Este médico hablaba tan bien como yo el alemán y el italiano como su lengua materna, por lo que entré más gustosamente a su servicio. Pero cuando celebrábamos con mis nobles compañeros mi despedida tomando unas copas, acudieron a mi mente pensamientos malos. Pensé en mi hermosa mujercita, en el prometido alferezazgo y en mi tesoro de Colonia, en las cosas que había abandonado de forma tan imprudente. Y como en la mesa saliera el tema de nuestro hospedero avaro, se me ocurrió una idea que comuniqué a los comensales:

—¡Quién sabe si nuestro hospedero no se las ha apañado para deshacerse de mí y quedarse con mi fortuna de Colonia!

El doctor opinó que bien podía suceder, sobre todo si el hospedero creía que yo era un individuo de baja procedencia.

—No —replicó uno de los nobles—. Si nuestro hospedero le envió aquí fue para vengarse por las burlas recibidas a causa de su avaricia.

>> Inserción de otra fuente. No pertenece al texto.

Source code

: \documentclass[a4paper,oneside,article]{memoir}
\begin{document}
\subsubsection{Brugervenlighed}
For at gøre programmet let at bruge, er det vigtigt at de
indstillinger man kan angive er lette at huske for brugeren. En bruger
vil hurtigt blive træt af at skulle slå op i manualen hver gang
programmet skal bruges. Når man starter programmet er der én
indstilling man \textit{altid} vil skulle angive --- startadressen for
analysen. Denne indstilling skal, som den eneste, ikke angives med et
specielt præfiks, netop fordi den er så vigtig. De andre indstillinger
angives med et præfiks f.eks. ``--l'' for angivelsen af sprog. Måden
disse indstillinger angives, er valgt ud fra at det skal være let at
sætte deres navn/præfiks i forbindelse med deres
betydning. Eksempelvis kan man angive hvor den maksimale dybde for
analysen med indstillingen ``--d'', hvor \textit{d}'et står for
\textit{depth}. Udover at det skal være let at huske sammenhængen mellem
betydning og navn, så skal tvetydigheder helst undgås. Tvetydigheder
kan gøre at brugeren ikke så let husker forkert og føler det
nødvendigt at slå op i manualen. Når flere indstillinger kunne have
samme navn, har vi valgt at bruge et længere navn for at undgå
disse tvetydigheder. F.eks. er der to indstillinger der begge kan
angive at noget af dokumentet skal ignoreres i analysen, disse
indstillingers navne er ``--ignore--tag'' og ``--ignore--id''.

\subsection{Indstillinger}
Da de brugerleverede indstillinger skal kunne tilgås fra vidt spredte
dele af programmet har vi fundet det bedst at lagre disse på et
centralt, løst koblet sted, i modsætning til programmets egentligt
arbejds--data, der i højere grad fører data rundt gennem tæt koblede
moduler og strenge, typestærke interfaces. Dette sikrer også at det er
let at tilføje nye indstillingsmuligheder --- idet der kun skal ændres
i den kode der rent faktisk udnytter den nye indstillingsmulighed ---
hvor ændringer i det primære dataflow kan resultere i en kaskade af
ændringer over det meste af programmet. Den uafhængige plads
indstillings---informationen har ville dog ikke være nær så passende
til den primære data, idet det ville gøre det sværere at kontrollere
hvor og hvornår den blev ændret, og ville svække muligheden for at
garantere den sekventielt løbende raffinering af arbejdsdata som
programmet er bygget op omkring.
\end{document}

El noble enfermo no estaba conforme:

—Yo creo que ha sido otra la causa. Un día que estaba yo tendido en mi cama pude oír una conversación entre nuestro hospedero y su criado gabacho. Oí duras palabras y me enteré de lo que se trataba. El gabacho pedía el despido, pretextando que el Cazador lo acusaba ante su mujer de no cuidar bien de los caballos. Pero el hospedero malentendió las palabras chapurreadas en su mal alemán por el francés y el celoso avaro creyó sin duda que se trataba de unos amoríos entre el Cazador y su esposa. Convenció al gabacho para que se quedara ya que de todas maneras el Cazador se iría de la casa enseguida. Desde aquel día miraba a su esposa con malos ojos y las regañinas se multiplicaron. Yo hube de tener mucho cuidado con aquel loco.

—Sea por el motivo que fuere —intervino el doctor—, creo que todo ha discurrido como miel sobre hojuelas para que os vieseis obligado a quedaros aquí. No caigáis en la desesperación. En la primera ocasión que se me presente yo mismo os enviaré a Alemania. Mas escribid a Colonia para que cuiden de vuestro tesoro, pues tendrán que dar cuenta. Por otra parte, el hecho de que el hombre que se presentó como acreedor sea un buen amigo del hospedero y de su representante en París me hace sospechar que todo haya sido una Jugarreta preconcebida. Creo incluso que vos mismo habéis traído el pagaré por cuya causa se os fueron incautados y vendidos los caballos.